+++ Data for the task

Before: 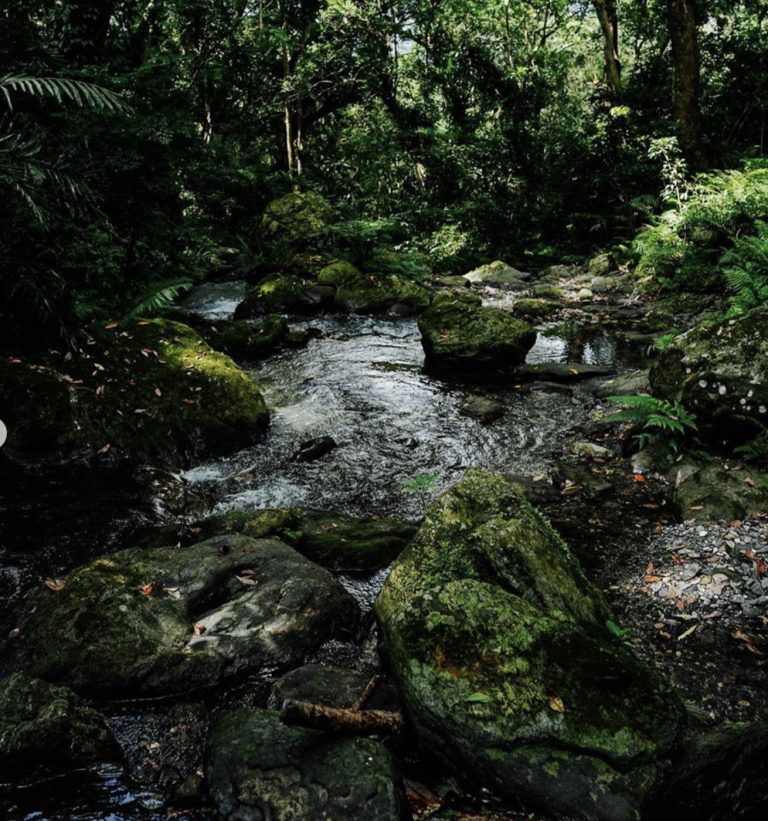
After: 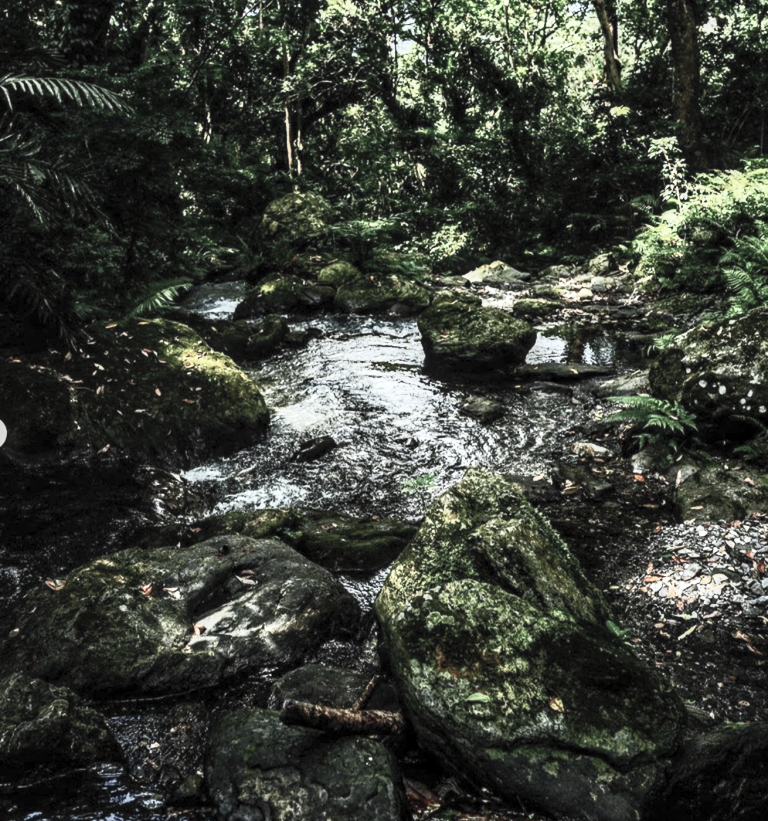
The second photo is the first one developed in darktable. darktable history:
contrast brightness saturation: contrast 0.57, brightness 0.57, saturation -0.34
local contrast: detail 130%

++++++

Goal of the exercise:
Please lay out the text lines of the listing above as a JSON list of strings, one string per line and no blank lines. Leave the pictures out of the answer.

Complete output:
[
  "Before: ",
  "After: ",
  "The second photo is the first one developed in darktable. darktable history:",
  "contrast brightness saturation: contrast 0.57, brightness 0.57, saturation -0.34",
  "local contrast: detail 130%"
]